───── DATA TO EXAMINE ─────

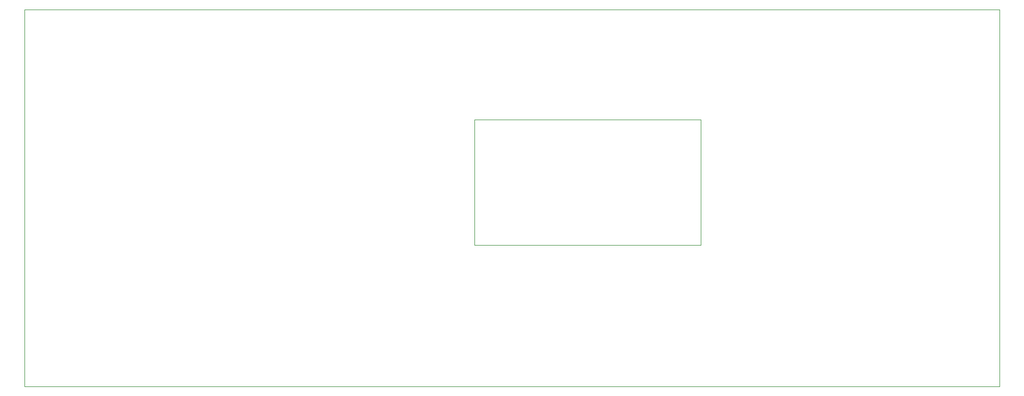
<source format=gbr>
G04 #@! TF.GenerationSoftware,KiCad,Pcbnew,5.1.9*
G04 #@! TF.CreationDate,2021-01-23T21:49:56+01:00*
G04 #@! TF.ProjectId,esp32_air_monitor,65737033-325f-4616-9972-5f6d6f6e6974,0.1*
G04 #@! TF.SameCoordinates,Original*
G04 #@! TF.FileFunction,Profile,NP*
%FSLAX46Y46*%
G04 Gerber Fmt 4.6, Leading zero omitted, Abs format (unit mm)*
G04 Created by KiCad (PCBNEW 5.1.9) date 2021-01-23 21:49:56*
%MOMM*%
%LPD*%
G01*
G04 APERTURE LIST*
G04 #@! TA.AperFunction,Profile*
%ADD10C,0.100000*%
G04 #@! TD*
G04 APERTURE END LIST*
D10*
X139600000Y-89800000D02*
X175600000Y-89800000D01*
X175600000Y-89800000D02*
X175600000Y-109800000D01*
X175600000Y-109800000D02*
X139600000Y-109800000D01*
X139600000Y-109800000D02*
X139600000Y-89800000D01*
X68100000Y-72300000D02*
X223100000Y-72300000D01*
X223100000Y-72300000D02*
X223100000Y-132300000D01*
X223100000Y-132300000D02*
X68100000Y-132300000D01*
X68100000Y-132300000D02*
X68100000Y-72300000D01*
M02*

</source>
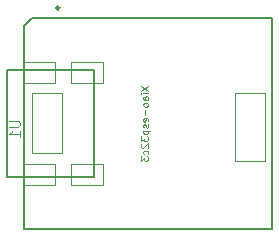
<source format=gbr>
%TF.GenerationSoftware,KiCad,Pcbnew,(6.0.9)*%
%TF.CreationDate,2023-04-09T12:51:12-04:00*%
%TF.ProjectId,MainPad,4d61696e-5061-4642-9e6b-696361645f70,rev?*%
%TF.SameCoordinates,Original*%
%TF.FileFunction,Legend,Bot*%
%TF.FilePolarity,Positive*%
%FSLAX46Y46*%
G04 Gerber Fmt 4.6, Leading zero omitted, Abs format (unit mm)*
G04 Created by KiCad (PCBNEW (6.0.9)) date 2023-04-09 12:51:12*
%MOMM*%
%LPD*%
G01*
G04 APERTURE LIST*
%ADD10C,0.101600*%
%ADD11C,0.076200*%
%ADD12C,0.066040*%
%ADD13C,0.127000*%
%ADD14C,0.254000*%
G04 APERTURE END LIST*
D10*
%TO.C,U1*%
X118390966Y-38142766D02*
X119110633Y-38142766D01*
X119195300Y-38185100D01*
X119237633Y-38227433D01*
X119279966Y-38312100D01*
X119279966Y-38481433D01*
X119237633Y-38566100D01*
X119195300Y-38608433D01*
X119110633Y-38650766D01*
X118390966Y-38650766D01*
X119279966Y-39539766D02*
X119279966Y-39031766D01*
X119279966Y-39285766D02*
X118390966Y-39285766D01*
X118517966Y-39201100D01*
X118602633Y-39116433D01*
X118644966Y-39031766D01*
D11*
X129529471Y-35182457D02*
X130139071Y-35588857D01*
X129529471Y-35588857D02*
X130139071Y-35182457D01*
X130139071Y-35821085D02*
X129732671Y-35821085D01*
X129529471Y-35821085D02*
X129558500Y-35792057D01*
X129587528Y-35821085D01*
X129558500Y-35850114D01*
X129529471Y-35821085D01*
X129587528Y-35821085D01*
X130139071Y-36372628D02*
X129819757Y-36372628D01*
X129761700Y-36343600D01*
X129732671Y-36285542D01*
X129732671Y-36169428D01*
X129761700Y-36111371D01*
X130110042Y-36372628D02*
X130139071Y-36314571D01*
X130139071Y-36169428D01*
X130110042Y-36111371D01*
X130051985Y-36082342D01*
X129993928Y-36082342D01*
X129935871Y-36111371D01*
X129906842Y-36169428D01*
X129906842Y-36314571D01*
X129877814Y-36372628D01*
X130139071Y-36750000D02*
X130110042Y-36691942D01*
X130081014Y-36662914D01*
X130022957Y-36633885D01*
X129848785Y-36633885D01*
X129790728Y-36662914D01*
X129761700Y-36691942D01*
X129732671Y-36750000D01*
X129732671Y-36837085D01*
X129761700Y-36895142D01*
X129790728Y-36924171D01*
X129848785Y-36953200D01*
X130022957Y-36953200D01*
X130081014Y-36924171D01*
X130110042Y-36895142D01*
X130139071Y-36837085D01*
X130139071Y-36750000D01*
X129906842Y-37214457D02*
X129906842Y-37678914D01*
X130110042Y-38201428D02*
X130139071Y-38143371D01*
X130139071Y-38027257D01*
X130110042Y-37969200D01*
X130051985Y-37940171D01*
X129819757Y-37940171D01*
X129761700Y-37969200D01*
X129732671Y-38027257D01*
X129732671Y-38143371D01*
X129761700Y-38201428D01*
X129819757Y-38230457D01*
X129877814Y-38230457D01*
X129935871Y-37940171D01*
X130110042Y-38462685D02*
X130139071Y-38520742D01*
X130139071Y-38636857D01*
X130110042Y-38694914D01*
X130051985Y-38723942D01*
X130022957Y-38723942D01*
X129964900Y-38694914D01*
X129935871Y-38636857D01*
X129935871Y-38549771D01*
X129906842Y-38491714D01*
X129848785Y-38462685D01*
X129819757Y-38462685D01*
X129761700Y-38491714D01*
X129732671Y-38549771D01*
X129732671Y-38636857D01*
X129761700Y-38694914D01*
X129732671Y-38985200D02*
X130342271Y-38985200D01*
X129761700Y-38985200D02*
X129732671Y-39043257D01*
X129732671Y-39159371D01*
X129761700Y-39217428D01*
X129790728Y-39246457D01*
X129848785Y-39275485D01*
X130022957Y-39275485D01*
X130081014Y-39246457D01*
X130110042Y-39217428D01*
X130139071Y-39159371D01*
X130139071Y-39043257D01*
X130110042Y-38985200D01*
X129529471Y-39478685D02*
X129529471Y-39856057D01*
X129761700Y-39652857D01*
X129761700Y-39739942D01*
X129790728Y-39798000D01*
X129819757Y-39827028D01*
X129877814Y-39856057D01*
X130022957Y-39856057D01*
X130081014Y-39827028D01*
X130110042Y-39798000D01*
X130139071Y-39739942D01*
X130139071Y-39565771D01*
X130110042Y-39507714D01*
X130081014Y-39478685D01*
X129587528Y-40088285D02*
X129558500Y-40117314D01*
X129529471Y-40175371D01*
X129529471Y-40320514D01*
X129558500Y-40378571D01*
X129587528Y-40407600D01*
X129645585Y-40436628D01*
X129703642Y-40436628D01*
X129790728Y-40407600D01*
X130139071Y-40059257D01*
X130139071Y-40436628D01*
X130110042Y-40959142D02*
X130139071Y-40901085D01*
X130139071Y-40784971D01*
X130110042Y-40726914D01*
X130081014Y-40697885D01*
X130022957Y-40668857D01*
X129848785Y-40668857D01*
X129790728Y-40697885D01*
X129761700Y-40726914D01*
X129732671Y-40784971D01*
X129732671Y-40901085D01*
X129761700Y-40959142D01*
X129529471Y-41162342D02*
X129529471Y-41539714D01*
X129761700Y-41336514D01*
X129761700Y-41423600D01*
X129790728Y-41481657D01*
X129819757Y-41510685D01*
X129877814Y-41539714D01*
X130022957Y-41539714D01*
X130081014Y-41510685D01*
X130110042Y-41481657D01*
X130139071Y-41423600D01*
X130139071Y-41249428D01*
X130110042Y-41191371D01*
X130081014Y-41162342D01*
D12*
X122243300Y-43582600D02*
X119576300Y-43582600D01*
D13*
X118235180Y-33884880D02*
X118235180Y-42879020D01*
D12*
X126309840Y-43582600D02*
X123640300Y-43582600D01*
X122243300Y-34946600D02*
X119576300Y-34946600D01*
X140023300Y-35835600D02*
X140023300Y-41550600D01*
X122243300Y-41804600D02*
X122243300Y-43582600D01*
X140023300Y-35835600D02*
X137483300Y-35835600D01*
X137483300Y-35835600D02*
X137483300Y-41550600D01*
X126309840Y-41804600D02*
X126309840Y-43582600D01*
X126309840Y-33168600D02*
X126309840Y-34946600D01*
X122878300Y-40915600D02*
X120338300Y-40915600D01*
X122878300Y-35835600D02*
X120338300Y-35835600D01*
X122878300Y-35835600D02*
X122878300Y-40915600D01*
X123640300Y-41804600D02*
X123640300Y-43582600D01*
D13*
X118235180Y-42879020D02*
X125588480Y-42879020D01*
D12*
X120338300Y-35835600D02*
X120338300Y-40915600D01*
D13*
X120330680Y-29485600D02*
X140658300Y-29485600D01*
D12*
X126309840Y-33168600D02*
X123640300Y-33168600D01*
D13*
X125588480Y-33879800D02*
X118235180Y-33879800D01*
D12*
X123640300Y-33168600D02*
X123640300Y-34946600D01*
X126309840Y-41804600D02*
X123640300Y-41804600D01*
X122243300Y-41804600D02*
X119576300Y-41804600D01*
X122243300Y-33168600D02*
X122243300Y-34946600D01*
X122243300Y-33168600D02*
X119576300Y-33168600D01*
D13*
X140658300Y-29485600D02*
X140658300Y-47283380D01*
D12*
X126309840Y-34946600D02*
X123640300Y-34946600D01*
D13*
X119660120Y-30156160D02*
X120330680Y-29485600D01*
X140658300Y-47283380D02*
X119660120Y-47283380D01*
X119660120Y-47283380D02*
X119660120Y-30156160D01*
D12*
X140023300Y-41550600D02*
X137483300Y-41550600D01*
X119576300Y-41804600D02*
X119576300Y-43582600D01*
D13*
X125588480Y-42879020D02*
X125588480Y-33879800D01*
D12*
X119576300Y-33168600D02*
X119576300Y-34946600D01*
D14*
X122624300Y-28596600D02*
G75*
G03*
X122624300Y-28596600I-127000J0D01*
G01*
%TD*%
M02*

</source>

─────

**WORK TO BE COMPLETED**
Please return only the lines above, starting at the line that has "X129761700Y-40726914D01*" and ending at the line that has "X120338300Y-35835600D02*", keeping both and leaving each one unchanged.

**ANSWER FOR THIS EXERCISE**
X129761700Y-40726914D01*
X129732671Y-40784971D01*
X129732671Y-40901085D01*
X129761700Y-40959142D01*
X129529471Y-41162342D02*
X129529471Y-41539714D01*
X129761700Y-41336514D01*
X129761700Y-41423600D01*
X129790728Y-41481657D01*
X129819757Y-41510685D01*
X129877814Y-41539714D01*
X130022957Y-41539714D01*
X130081014Y-41510685D01*
X130110042Y-41481657D01*
X130139071Y-41423600D01*
X130139071Y-41249428D01*
X130110042Y-41191371D01*
X130081014Y-41162342D01*
D12*
X122243300Y-43582600D02*
X119576300Y-43582600D01*
D13*
X118235180Y-33884880D02*
X118235180Y-42879020D01*
D12*
X126309840Y-43582600D02*
X123640300Y-43582600D01*
X122243300Y-34946600D02*
X119576300Y-34946600D01*
X140023300Y-35835600D02*
X140023300Y-41550600D01*
X122243300Y-41804600D02*
X122243300Y-43582600D01*
X140023300Y-35835600D02*
X137483300Y-35835600D01*
X137483300Y-35835600D02*
X137483300Y-41550600D01*
X126309840Y-41804600D02*
X126309840Y-43582600D01*
X126309840Y-33168600D02*
X126309840Y-34946600D01*
X122878300Y-40915600D02*
X120338300Y-40915600D01*
X122878300Y-35835600D02*
X120338300Y-35835600D01*
X122878300Y-35835600D02*
X122878300Y-40915600D01*
X123640300Y-41804600D02*
X123640300Y-43582600D01*
D13*
X118235180Y-42879020D02*
X125588480Y-42879020D01*
D12*
X120338300Y-35835600D02*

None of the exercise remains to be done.